- Eduardo Almanza Morales
- Born: Eduardo Almanza Morales Matamoros, Tamaulipas
- Other name: El Gori II
- Occupation: Lieutenant of Los Zetas
- Employers: Mexican Army (1997–2003); Los Zetas;
- Relatives: Octavio Almanza Morales, brother Raymundo Almanza Morales, brother
- Reward amount: Mexico: 15 million Mexican Pesos; USA: 2.5 million USD

= Eduardo Almanza Morales =

Mexican drug lord

Eduardo Almanza Morales (alias El Gori II) is a Mexican drug lord of Los Zetas. In March 2009, Almanza Morales was listed by Procuraduría General de la República—Mexico's equivalent to an attorney general office in some English-speaking countries—as one of Mexico's 37 most wanted drug lords. He had been linked to the introduction of illegal drugs into Mexico from Belize and Guatemala on behalf of the Gulf Cartel. Some sources have reported that Eduardo Almanza Morales was killed by Mexican law enforcement during a shootout in December 2009. However, as of 3 March 2013, he was still listed as wanted by the Mexican Procuraduría General de la República.
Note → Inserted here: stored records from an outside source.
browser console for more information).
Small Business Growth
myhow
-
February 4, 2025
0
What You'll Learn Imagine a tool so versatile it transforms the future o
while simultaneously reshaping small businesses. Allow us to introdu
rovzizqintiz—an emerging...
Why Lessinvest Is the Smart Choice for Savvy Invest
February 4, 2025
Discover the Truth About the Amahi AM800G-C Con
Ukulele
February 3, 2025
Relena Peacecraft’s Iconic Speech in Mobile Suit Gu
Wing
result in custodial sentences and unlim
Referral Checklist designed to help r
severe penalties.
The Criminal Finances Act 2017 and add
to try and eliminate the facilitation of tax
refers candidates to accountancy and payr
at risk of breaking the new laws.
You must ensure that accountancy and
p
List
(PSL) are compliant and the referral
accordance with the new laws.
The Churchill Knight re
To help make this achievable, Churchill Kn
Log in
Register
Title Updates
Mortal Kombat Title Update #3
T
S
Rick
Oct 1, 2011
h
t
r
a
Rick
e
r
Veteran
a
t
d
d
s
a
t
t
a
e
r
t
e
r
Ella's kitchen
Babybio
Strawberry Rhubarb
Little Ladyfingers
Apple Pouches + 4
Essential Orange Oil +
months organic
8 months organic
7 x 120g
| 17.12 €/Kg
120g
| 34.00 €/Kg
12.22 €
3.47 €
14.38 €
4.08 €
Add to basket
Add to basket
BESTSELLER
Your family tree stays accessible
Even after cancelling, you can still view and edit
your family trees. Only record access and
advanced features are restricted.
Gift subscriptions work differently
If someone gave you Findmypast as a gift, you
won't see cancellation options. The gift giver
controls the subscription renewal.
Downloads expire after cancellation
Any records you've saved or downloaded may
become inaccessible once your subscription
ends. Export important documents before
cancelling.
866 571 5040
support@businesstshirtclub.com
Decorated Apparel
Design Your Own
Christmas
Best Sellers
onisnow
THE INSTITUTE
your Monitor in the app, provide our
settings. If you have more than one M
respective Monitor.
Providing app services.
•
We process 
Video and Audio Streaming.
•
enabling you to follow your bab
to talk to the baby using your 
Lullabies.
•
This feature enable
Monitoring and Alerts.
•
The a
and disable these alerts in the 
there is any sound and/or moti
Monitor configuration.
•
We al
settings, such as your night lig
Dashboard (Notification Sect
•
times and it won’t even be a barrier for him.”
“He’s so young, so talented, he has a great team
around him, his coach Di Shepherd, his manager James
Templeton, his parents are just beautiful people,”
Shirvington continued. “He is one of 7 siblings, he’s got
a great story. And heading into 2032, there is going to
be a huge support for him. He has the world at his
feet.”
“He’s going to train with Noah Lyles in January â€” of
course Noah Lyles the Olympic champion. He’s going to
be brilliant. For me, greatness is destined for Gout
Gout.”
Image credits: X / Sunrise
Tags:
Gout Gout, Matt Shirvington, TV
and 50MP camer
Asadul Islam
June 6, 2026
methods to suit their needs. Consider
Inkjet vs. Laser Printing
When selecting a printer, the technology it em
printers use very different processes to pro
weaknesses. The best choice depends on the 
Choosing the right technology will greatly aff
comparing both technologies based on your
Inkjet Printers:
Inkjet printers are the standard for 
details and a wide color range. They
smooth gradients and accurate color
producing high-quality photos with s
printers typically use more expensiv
The Mexican government offers 15 million Mexican Pesos (approximately 1.2 million US dollars) for information leading to his capture.

==Narco family==
He is the brother of two other drug lords listed on the list of Mexico's 37 most wanted drug lords: Ricardo Almanza Morales (alias, "El Gori I"), who was killed by Mexican authorities on 4 December 2009, and Raymundo Almanza Morales (alias "El Gori III"), who was captured by authorities on 22 May 2009. Together with his brothers Octavio, Raymundo and Ricardo, Eduardo has been accused of the executions of General Mauro Enrique Tello Quinones, in Cancun, and General Juan Esparza Garcia, in the town of Garcia, Nuevo Leon.

==Military training==
Prior to his involvement with the Gulf Cartel and, later, with the cartel's violent criminal arm Los Zetas, Almanza Morales had been a member of Mexico's armed forces, where he received his military training. In the armed forces he was a corporal. According to "Historias del Narco", he joined to the Mexican army in 1997 and his military involvement ended on 16 October 2003.

==Alleged death==
On 11 November 2012, it was reported that Eduardo Almanza Morales was killed in a shootout with Mexican law enforcement in December 2009. At least one report claimed that "Not much more is known about his death". However, as of 10 October 2012, the Procuraduría General de la República still maintained he was wanted, according to the Mexican Contenido S.A., news agency. On 11 November 2012, the respected Mexican "Millenio" newspaper reported that Eduardo Almanza Morales was killed in December 2009. Other sources—including the respected El Universal Mexican newspaper and "La Policiaca" (13 September 2012)—still allege he is still being sought by the authorities. In 2011, El Universal reported Almanza Morales had been killed. Likewise, "El Economista" reported in 2011 that Almanza Morales had been killed in a shootout with Mexican federal forces. The apparent contradictions may be the result of confusion on the part of the reporting agencies over four drug lords who, being biological brothers, share the same family names.